Try it:
Gather all lines from the material that contain the word "filter".

▼▼▼

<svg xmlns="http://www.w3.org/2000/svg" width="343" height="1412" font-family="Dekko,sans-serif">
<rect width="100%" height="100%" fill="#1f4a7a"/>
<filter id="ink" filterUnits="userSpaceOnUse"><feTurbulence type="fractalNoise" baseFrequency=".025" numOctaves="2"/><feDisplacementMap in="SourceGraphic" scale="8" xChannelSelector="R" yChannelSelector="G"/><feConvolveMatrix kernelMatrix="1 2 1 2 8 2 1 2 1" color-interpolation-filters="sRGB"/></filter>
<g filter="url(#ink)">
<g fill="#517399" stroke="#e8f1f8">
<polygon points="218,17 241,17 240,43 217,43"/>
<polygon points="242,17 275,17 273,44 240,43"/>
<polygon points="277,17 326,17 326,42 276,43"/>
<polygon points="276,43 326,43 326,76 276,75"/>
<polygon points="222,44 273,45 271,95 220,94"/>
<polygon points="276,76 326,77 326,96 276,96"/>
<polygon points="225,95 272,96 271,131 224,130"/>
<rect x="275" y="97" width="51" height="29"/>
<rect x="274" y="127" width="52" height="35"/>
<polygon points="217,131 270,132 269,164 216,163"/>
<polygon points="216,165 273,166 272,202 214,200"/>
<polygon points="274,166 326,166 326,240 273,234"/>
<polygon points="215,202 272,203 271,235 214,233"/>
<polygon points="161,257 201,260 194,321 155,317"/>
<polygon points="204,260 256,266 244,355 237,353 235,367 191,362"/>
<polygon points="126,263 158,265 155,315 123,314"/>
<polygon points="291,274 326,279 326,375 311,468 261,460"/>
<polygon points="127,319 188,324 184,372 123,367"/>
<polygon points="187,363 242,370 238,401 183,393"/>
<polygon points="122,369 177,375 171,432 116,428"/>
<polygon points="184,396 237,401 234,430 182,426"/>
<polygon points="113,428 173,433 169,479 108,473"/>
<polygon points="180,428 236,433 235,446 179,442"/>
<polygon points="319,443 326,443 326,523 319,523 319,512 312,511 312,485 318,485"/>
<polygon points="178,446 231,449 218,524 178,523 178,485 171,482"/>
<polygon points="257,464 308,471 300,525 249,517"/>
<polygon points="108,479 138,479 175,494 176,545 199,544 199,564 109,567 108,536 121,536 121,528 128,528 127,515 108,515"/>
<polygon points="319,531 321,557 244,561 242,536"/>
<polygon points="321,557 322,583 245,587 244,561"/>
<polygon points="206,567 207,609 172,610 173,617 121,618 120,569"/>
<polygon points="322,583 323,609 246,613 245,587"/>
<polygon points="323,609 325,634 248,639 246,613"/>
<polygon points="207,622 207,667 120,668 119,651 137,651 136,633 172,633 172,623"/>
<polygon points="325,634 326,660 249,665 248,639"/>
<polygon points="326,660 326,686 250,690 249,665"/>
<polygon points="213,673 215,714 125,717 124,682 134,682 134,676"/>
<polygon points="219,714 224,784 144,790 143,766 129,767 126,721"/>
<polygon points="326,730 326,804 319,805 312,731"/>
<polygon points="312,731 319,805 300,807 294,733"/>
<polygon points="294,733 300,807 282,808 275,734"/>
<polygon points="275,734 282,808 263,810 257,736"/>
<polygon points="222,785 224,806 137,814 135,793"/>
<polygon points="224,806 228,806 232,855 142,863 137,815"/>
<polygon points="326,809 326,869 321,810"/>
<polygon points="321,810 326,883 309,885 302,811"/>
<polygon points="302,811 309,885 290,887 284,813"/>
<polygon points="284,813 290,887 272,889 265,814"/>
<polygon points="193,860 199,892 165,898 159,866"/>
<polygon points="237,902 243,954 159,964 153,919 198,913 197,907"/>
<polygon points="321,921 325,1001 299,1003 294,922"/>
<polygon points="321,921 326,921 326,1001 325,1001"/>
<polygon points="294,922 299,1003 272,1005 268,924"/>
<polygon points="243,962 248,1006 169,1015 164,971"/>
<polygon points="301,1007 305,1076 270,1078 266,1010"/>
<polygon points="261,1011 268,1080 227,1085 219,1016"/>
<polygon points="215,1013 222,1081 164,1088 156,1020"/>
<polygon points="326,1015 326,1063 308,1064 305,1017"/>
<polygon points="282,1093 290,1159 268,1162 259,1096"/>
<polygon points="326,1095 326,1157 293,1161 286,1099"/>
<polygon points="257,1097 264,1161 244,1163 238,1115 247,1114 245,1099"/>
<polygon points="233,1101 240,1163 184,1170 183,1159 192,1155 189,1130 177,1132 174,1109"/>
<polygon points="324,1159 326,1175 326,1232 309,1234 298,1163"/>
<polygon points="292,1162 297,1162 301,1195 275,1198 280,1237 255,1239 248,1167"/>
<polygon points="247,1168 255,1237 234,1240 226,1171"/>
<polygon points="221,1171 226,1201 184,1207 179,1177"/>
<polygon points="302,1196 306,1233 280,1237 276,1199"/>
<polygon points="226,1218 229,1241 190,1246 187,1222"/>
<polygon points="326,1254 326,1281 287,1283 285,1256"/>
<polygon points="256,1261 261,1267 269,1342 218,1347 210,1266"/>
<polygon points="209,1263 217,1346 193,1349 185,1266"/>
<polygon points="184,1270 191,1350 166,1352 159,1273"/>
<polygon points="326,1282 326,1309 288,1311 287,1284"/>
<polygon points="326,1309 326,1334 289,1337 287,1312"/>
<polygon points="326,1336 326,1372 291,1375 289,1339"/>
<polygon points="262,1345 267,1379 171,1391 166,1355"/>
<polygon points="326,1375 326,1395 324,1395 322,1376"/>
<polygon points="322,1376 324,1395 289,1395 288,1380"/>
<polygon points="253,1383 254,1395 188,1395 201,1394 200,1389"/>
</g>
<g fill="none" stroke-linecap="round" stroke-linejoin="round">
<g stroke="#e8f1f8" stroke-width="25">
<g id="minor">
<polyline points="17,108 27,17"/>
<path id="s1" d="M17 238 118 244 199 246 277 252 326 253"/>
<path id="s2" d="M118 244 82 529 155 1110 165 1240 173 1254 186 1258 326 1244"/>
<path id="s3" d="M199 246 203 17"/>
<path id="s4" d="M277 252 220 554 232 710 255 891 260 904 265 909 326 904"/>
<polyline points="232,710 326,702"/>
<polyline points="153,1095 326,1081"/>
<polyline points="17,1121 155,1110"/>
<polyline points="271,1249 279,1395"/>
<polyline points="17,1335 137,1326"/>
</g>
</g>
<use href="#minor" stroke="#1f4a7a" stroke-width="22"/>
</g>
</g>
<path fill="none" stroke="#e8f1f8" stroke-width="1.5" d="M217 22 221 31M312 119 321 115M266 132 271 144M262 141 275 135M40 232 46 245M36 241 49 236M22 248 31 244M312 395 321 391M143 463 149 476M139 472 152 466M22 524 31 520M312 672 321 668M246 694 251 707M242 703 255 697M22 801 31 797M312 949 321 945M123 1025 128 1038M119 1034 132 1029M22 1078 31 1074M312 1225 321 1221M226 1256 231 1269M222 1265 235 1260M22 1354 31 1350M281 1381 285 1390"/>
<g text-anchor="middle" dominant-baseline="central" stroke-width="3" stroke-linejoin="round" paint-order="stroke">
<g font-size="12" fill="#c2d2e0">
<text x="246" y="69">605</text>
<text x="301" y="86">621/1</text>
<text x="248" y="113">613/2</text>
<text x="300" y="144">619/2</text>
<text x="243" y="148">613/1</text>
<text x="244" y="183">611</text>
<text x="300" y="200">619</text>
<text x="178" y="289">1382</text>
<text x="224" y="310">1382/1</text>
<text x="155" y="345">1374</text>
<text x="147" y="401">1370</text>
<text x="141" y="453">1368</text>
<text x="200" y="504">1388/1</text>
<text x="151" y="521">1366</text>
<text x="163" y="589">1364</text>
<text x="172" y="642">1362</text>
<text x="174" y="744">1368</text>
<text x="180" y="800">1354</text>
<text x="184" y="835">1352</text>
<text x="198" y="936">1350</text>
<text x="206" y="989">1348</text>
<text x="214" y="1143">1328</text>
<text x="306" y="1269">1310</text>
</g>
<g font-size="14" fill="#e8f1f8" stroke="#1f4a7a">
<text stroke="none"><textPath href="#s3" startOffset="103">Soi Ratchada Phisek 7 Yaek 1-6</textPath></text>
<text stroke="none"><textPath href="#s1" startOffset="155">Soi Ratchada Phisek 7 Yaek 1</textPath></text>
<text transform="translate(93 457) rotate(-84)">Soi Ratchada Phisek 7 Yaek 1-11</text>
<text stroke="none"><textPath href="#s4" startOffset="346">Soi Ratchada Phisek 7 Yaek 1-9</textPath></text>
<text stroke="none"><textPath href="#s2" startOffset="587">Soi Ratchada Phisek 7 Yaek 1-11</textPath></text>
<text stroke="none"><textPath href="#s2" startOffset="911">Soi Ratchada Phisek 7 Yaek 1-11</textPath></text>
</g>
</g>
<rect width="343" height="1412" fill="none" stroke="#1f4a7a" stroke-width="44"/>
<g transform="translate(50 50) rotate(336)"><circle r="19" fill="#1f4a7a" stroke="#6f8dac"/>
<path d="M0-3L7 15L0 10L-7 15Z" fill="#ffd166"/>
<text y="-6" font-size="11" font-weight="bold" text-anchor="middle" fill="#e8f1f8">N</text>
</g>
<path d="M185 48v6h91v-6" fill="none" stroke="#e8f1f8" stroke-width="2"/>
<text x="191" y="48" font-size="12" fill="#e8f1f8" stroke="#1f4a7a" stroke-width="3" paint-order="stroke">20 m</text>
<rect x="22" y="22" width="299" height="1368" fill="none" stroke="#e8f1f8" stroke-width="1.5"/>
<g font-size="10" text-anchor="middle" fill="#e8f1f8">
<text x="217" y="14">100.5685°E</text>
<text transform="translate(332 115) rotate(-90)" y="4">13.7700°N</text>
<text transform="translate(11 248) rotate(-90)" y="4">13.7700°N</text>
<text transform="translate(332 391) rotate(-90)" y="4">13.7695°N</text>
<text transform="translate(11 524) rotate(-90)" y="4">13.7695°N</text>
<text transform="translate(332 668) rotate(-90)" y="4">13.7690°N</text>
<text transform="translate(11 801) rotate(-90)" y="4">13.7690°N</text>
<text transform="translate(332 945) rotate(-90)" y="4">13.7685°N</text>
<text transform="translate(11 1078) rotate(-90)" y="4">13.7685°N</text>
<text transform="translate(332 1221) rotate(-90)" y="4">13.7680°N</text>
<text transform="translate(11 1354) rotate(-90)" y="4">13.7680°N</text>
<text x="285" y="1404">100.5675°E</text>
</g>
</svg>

▲▲▲

Result of this exercise:
<filter id="ink" filterUnits="userSpaceOnUse"><feTurbulence type="fractalNoise" baseFrequency=".025" numOctaves="2"/><feDisplacementMap in="SourceGraphic" scale="8" xChannelSelector="R" yChannelSelector="G"/><feConvolveMatrix kernelMatrix="1 2 1 2 8 2 1 2 1" color-interpolation-filters="sRGB"/></filter>
<g filter="url(#ink)">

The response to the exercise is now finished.